Simon Isherwood, the conductor with West Midlands Trains (WMT) who lost his job after asking whether such a thing as ‘black privilege’ exists in African countries like Ghana (which is 95% black), has given an interview to the Mail in which he describes the ordeal he’s been put through. I know a bit about Simon’s case because the Free Speech Union helped him bring a case against WMT in the Employment Tribunal. Earlier this week, the judge found that Simon had been unfairly dismissed and he is now in line for a five figure pay-out. Here’s how the interview begins:
Railway manager Simon Isherwood was so passionate about his job with West Midlands Trains, he was known to his line manager as ‘Mr. Northampton.’
There was nothing he didn’t know about train services to and from the market town.
Starting his career more than 11 years ago as a train conductor, Mr. Isherwood, 60, had risen through the ranks – twice winning awards along the way for going beyond the call of duty in customer service.
As manager of a diverse team of around 25 conductors, he liked to think of himself as someone who has always treated everyone fairly and equally regardless of colour, creed, gender or sexuality.
It was his idea to invite everyone in his team to take part in a morale-boosting ‘feel-good’ video during lockdown, set to the Billy Ocean song When The Going Gets Tough, which attracted 4,400 views on You Tube.
When the company then asked him to put forward two conductors for a poster campaign welcoming commuters back after lockdown, Mr. Isherwood’s first choice was a young man from Pakistan – simply because he was his best employee.
“I loved my job and there was nothing I wouldn’t have done for that company,” says Mr. Isherwood, proud of the way he as a manager judged others on merit and job performance alone.
“From the day I started I’d never had anything but promotion, praise and awards. They knew that if something went wrong I’d be the first one on the scene.”
So Mr. Isherwood was devastated when he was sacked by West Midlands Trains from his £49,000-a-year job for gross misconduct at a disciplinary hearing in March last year.
His crime? He’d forgotten to turn off his microphone following a diversity and inclusion online webinar, which he attended voluntarily at home after his morning shift at the station, on the subject of ‘white privilege’.
To his acute embarrassment, other managers – still logged on after the team talk ended – overheard Mr. Isherwood saying to his wife: “I couldn’t be a**ed because I thought, ‘You know what, I’ll just get f•••ing angry.’”
The private conversation went on: “You know what I really wanted to ask?… and I wish I had, do they have black privilege in other countries? So, if you’re in Ghana?”
Suspended the same day following a complaint by a manager from sister company East Midlands Trains, which organised the webinar, a mortified Mr.

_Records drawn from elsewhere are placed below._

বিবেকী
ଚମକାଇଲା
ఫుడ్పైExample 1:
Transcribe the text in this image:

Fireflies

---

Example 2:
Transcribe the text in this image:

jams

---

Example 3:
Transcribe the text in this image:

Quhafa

Isherwood apologised profusely to his bosses for the microphone lapse, his swearing and any unintended offence.
He insisted the first part of the conversation did not relate to the webinar at all but was in response to a note his wife had placed in front of him, asking, ‘Have you phoned the oven man?’ because their appliance was broken.

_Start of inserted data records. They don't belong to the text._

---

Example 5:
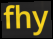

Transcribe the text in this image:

fhyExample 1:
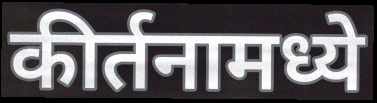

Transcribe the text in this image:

कीर्तनामध्ये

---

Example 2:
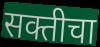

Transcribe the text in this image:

सक्तीचा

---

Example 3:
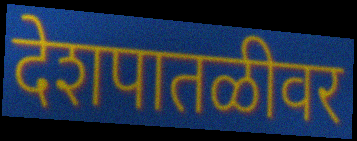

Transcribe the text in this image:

देशपातळीवर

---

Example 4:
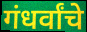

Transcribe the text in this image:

गंधर्वांचे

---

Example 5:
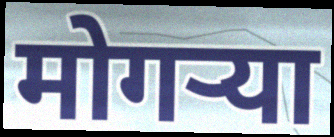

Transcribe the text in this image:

मोगऱ्याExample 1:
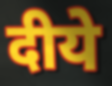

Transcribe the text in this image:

दीये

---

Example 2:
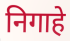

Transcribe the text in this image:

निगाहे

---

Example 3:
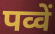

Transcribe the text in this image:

पव्वें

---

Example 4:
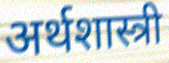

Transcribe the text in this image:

अर्थशास्त्री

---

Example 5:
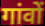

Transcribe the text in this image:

गांवोंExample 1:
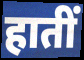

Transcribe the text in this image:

हातीं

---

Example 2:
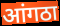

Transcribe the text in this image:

आंगठा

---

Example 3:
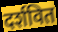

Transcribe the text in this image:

दर्शवित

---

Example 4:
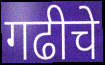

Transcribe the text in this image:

गढीचे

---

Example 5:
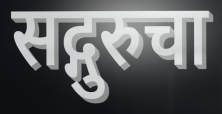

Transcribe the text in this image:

सद्गुरुचा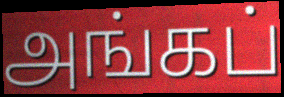
அங்கப்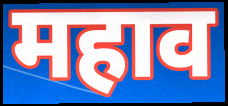
महाव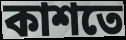
কাশতে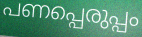
പണപ്പെരുപ്പം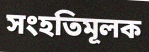
সংহতিমূলক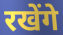
रखेंगेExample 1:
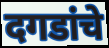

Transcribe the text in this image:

दगडांचे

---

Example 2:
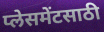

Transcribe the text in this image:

प्लेसमेंटसाठी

Yes, he admitted, he’d felt a little annoyed and insulted by some aspects of the webinar, presented by an outside consultant who was white, which seemed – to him at least – to suggest that all white people are born inherently racist.
His question about ‘black privilege’ – he maintained – was not intended as criticism or mockery of the webinar, but as a genuine one intended to help him understand better.
“We’d been asked to think of questions and I was just doing what I was told,” he says.